Segment Open

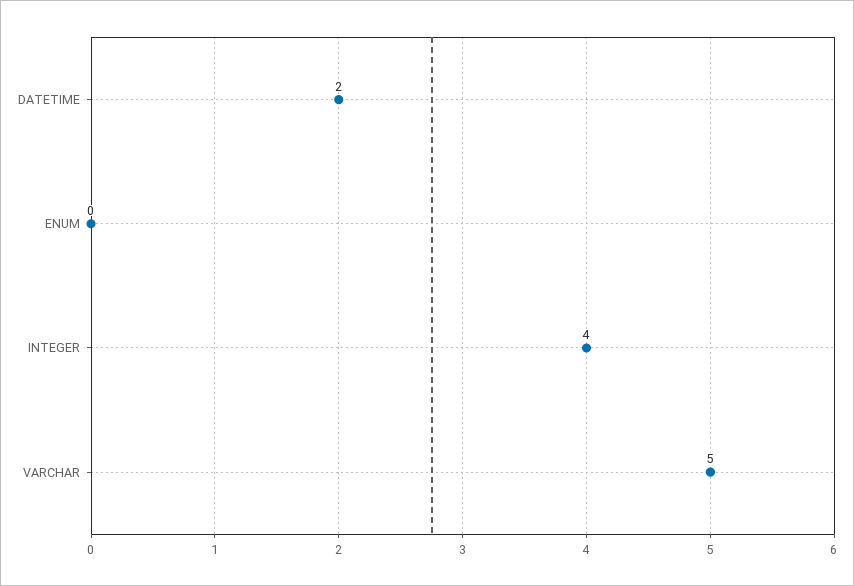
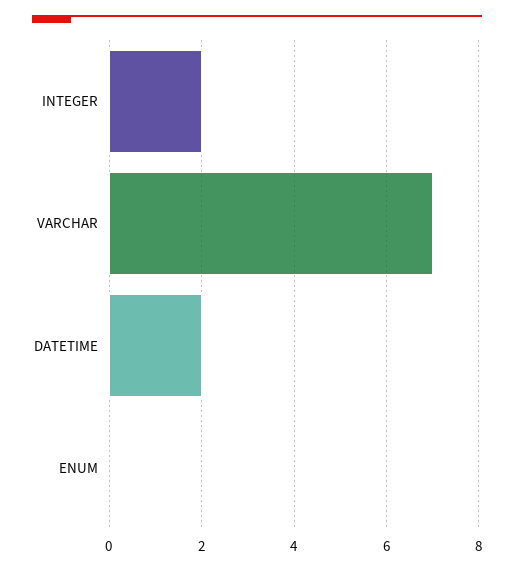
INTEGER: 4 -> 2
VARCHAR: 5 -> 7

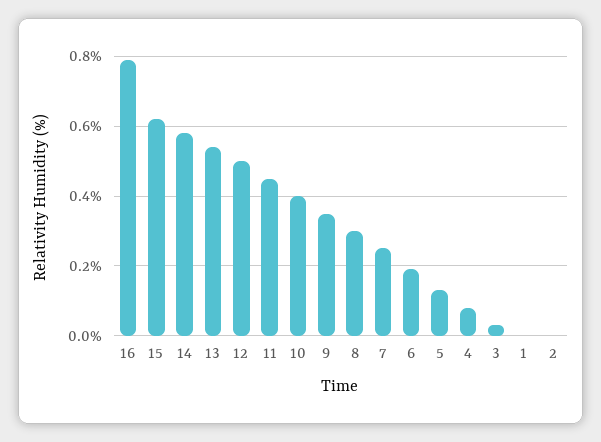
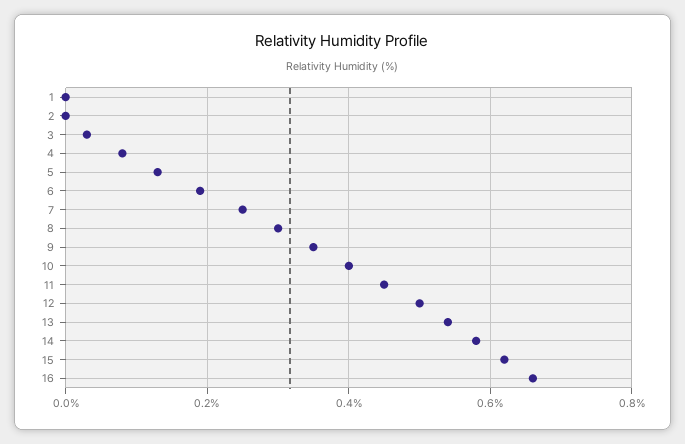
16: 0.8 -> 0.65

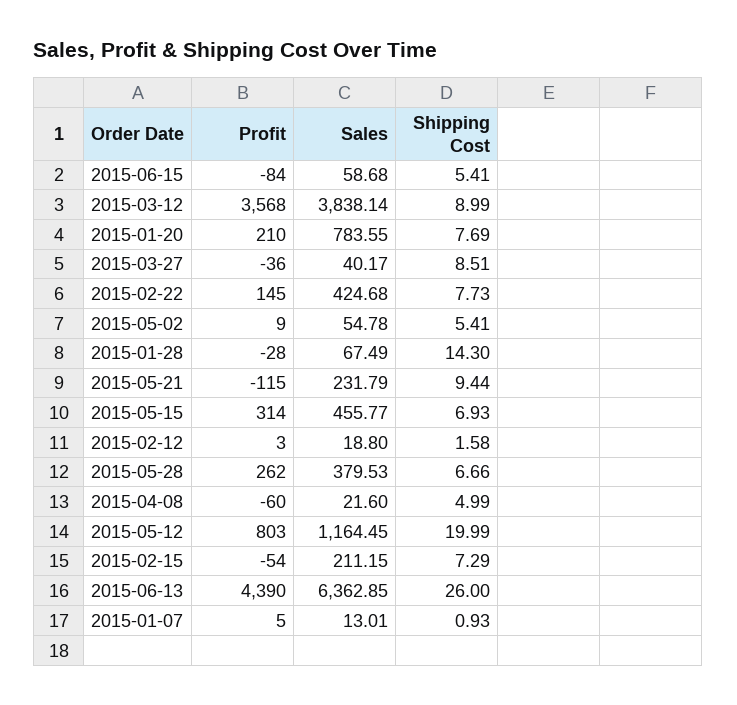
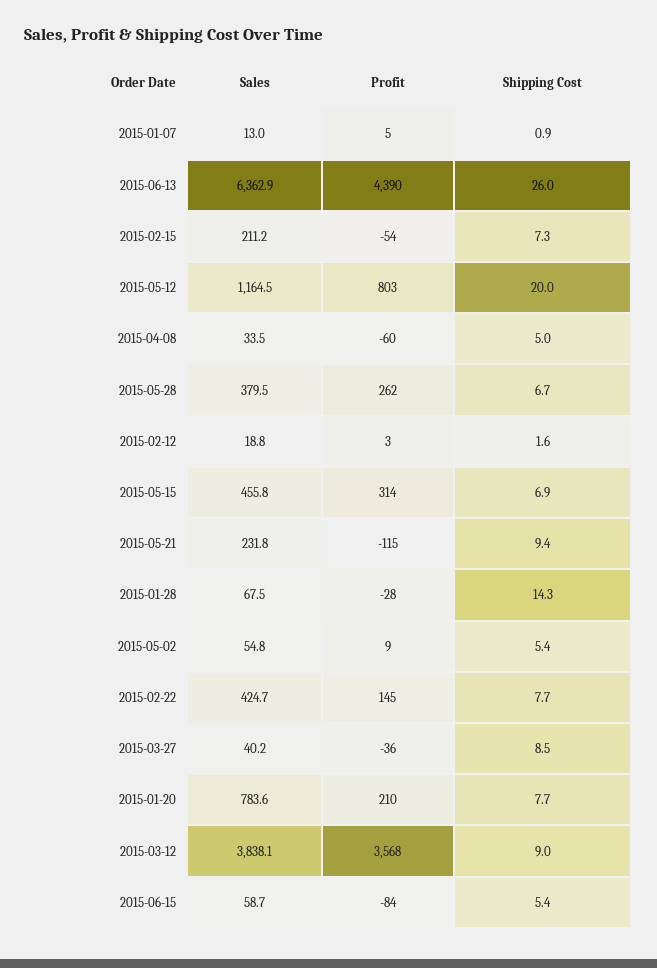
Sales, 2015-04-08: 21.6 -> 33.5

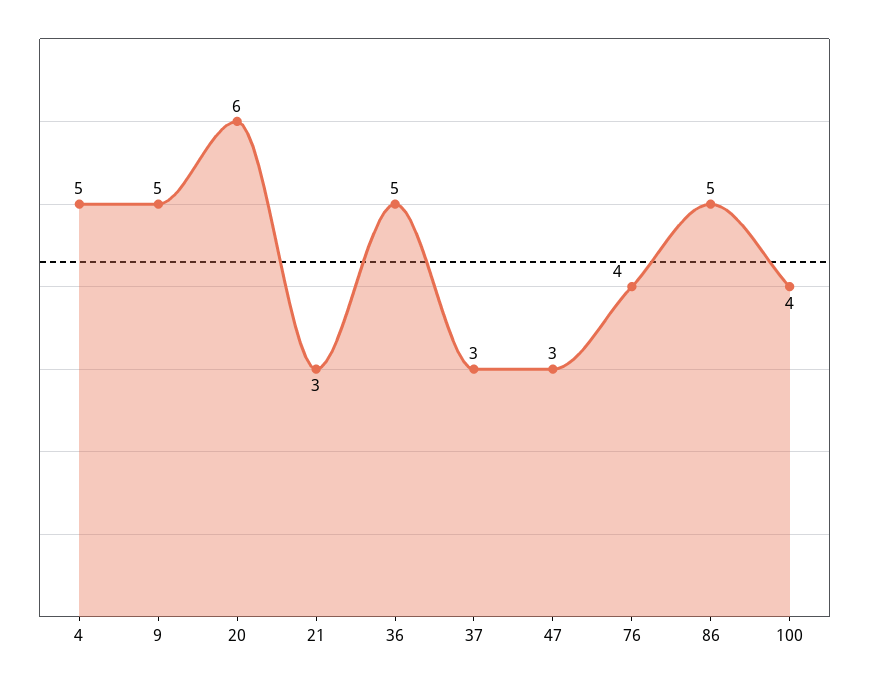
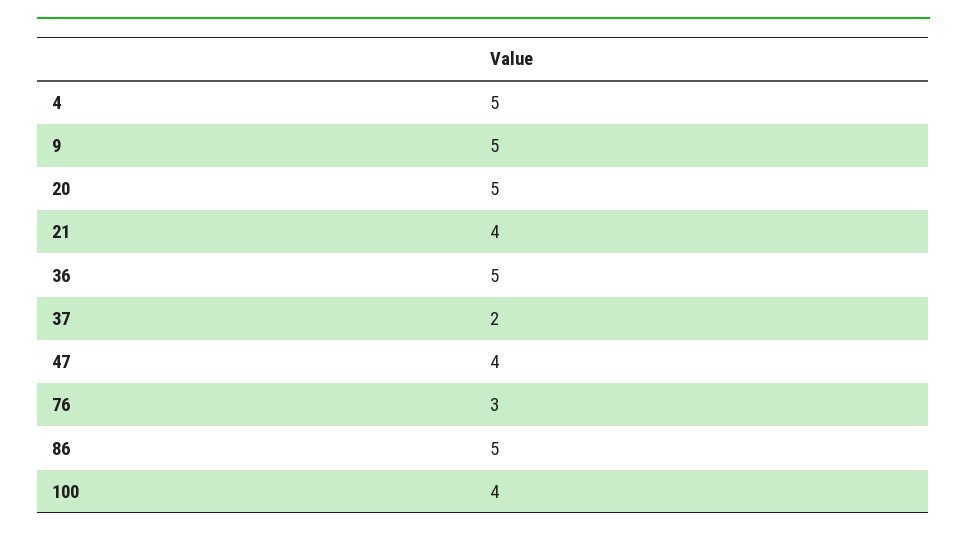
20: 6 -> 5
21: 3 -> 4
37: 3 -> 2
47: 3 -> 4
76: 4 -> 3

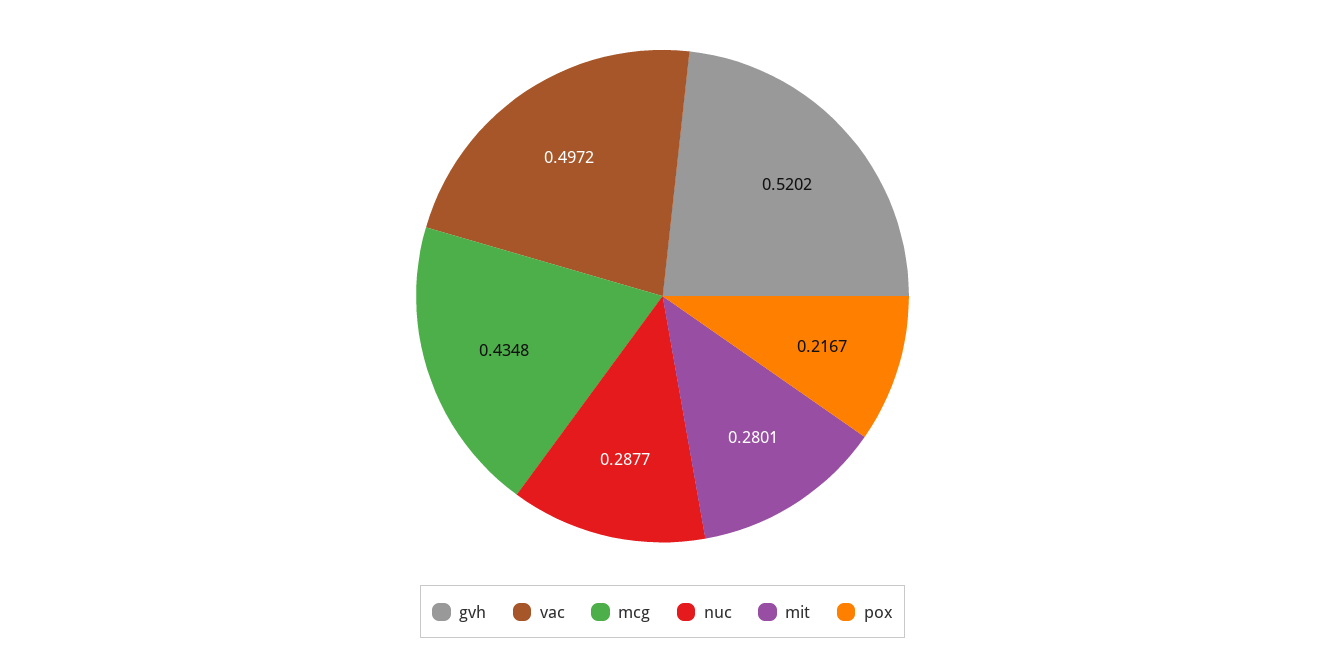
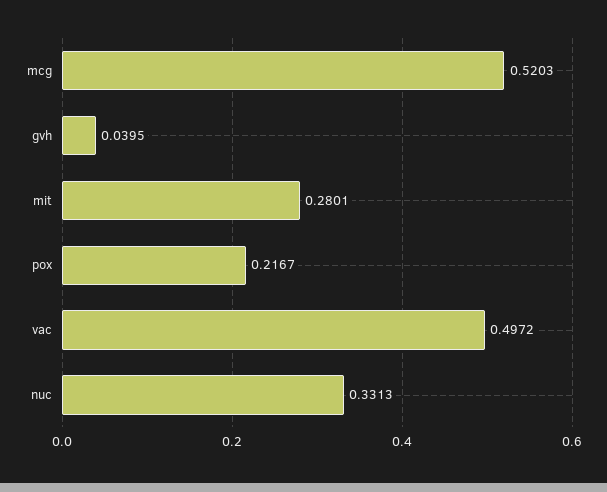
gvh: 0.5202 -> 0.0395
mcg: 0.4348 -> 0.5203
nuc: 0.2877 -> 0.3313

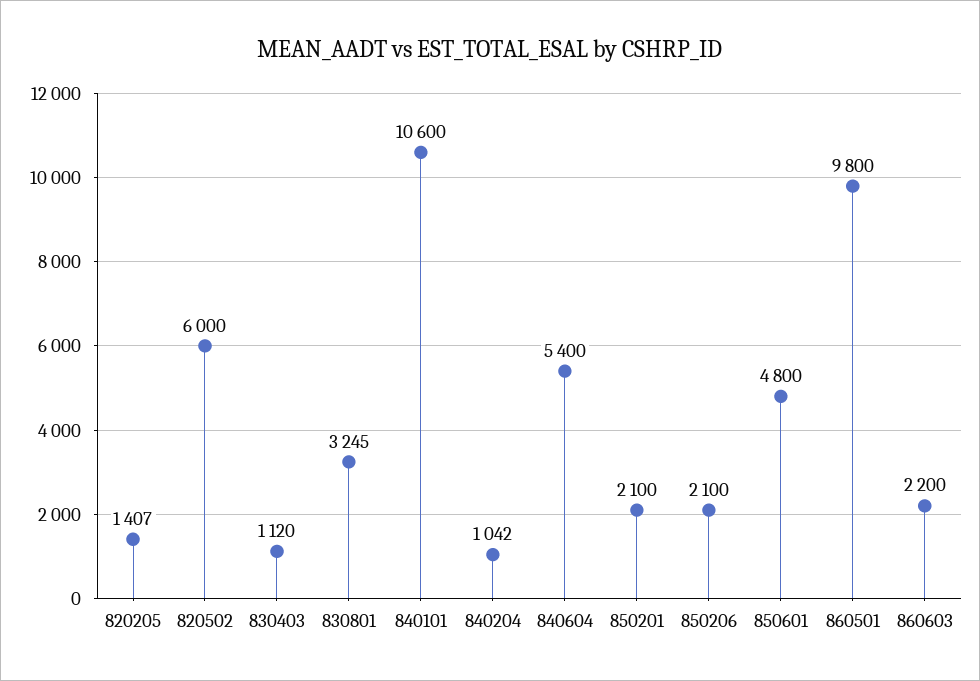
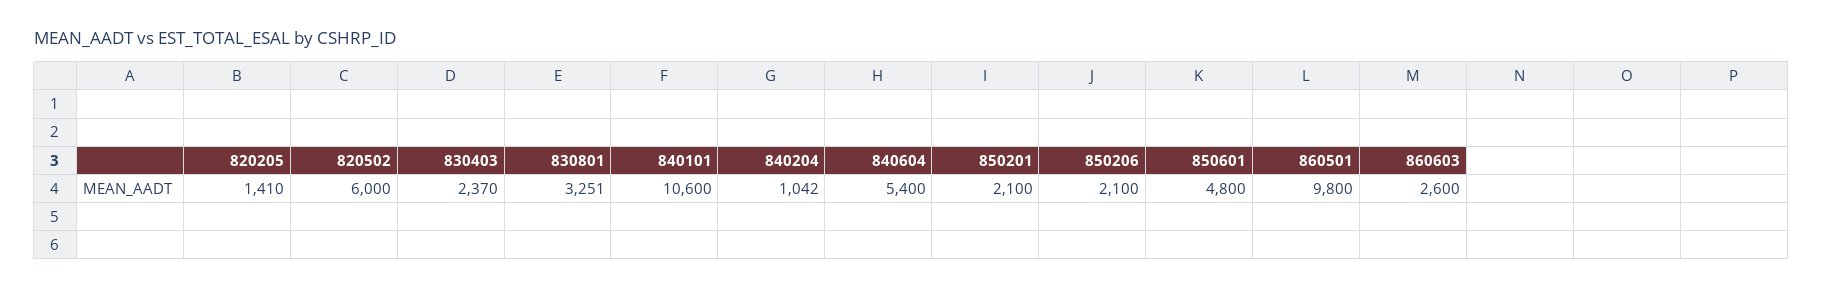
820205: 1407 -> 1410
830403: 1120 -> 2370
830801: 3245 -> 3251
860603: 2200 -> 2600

Segment Closed

▸ **What to produce**
Copy out every entry above word for word; omit the images.

▸ **Response to this exercise**
INTEGER: 4 -> 2
VARCHAR: 5 -> 7

16: 0.8 -> 0.65

Sales, 2015-04-08: 21.6 -> 33.5

20: 6 -> 5
21: 3 -> 4
37: 3 -> 2
47: 3 -> 4
76: 4 -> 3

gvh: 0.5202 -> 0.0395
mcg: 0.4348 -> 0.5203
nuc: 0.2877 -> 0.3313

820205: 1407 -> 1410
830403: 1120 -> 2370
830801: 3245 -> 3251
860603: 2200 -> 2600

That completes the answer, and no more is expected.